Cell proliferation defect in C/EBPβ^ΔuORF mice. (A) In vitro proliferation assay demonstrating reduced expansion of C/EBPβ^ΔuORF (open triangles) as compared with C/EBPβ^WT (black squares) MEF cultures (n = 5 independent embryos per genotype; [**] P < 0.01). (B) Quantification of BrdU-labeled hepatocyte nuclei (2-h pulse-labeling) in liver sections showing a reduced proportion of hepatocytes in S phase in C/EBPβ^ΔuORF (open bars) as compared with C/EBPβ^WT (black bars) and C/EBPβ^LIP (gray bars) livers at 36 and 48 h after PH (n = 8, [***] P < 0.001; n = 7, [*] P < 0.05 vs. wild type, respectively). (C) BrdU immunofluorescence stainings of C/EBPβ^WT, C/EBPβ^ΔuORF, and C/EBPβ^LIP liver sections 36 h after PH. Bars, 100 μm. (D) Real-time PCR analysis showing reduced mRNA contents of CcnA1, CcnA2, CcnB1, CcnE1, CcnE2, and Pcna in C/EBPβ^ΔuORF (open bars) as compared with C/EBPβ^WT (black bars) andC/EBPβ^LIP (gray bars) livers at indicated times after PH. (n = 6, [*] P < 0.05, [**] P < 0.01 vs. wild type). (n.d.) Not determined. Error bars show SEM.

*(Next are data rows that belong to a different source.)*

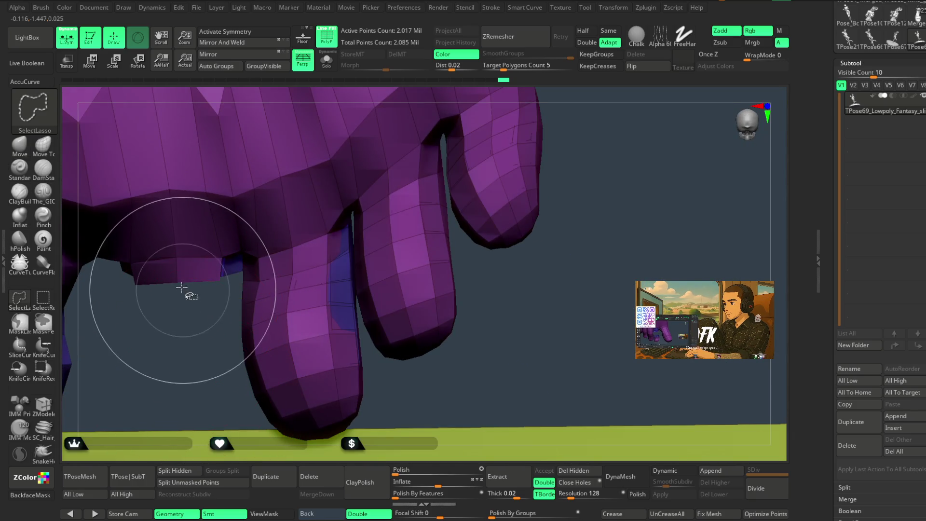
Hide the polygons around the crotch, then show the foot and hide the green sandal
{"action": "mouse_move", "coordinate": [193, 346]}
{"action": "left_mouse_down", "text": "alt"}
{"action": "mouse_move", "coordinate": [239, 365]}
{"action": "mouse_move", "coordinate": [235, 239]}
{"action": "left_mouse_up", "text": "alt"}
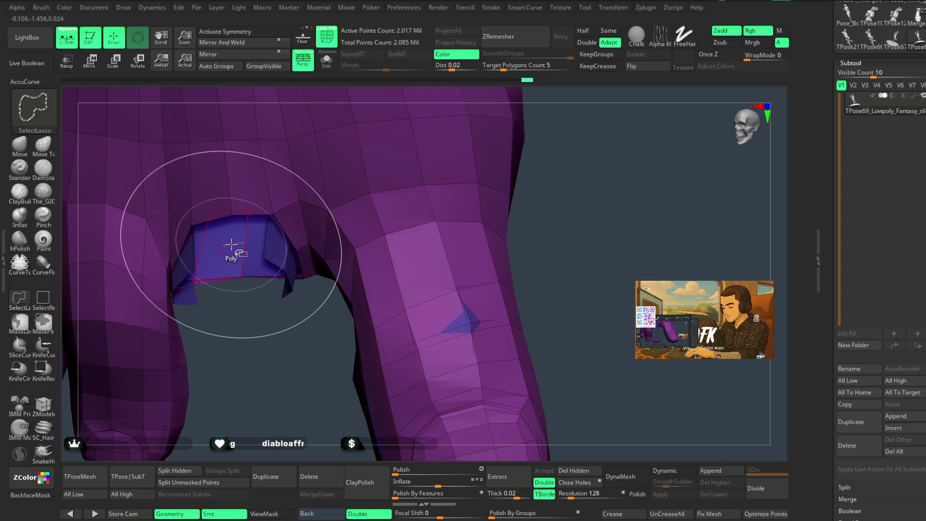
{"action": "key", "text": "ctrl+shift"}
{"action": "mouse_move", "coordinate": [265, 281]}
{"action": "left_mouse_down"}
{"action": "mouse_move", "coordinate": [305, 335]}
{"action": "mouse_move", "coordinate": [266, 334]}
{"action": "mouse_move", "coordinate": [278, 307]}
{"action": "left_mouse_up"}
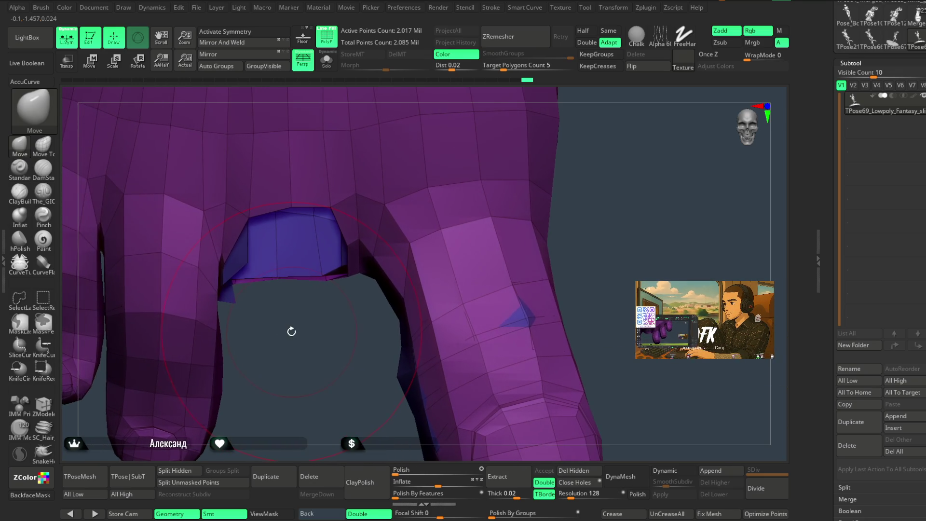
{"action": "left_click_drag", "start_coordinate": [251, 253], "coordinate": [258, 264], "text": "ctrl+shift"}
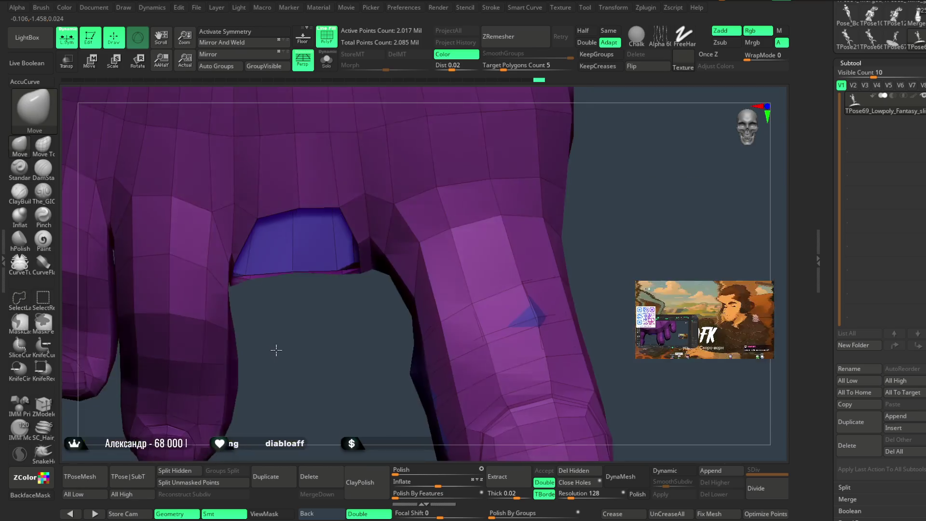
{"action": "left_click_drag", "start_coordinate": [276, 351], "coordinate": [277, 346]}
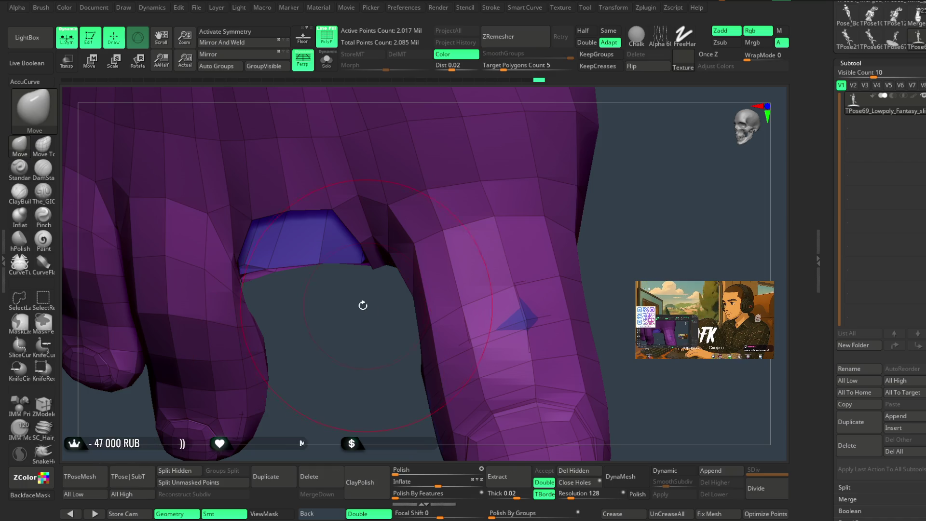
{"action": "mouse_move", "coordinate": [358, 358]}
{"action": "left_mouse_down"}
{"action": "mouse_move", "coordinate": [440, 246]}
{"action": "mouse_move", "coordinate": [449, 269]}
{"action": "mouse_move", "coordinate": [259, 337]}
{"action": "left_mouse_up"}
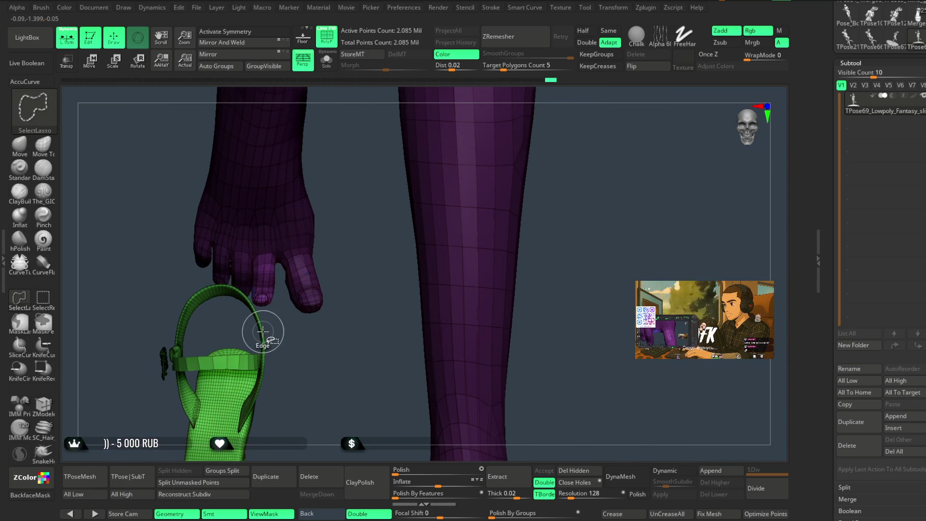
{"action": "left_click", "coordinate": [266, 357], "text": "ctrl+shift"}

The C/EBPβ^ΔuORF mutation causes repression of E2F target genes. (A) Graphic representation of a genome-wide microarray expression analysis comparing transcript levels in C/EBPβ^WT and C/EBPβ^ΔuORF liver at 36 h after PH. (B) Representative ChIP assay on C/EBPβ^WT liver chromatin showing the association of E2F3, C/EBPα, and C/EBPβ to indicated gene promoters in regenerating liver at 36 h after PH (n = 2). (C) Luciferase reporter assay demonstrating the repressive function of long (black bars), but not of truncated (open bars) C/EBPα and C/EBPβ isoforms on the pGL3TATAbasic-6xE2F reporter construct (n = 3). (luc) Luciferase activity; (p42 and p30) long and truncated C/EBPα isoforms. (D) Luciferase reporter assay with constant, intermediately repressive C/EBPα p42 expression (luciferase activity set to 0.5) showing the corepressive function of LAP* and LAP (black bars) and the derepressive function of LIP (open bars) on the same E2F-responsive reporter construct as used in C (n = 3). Error bars show SEM.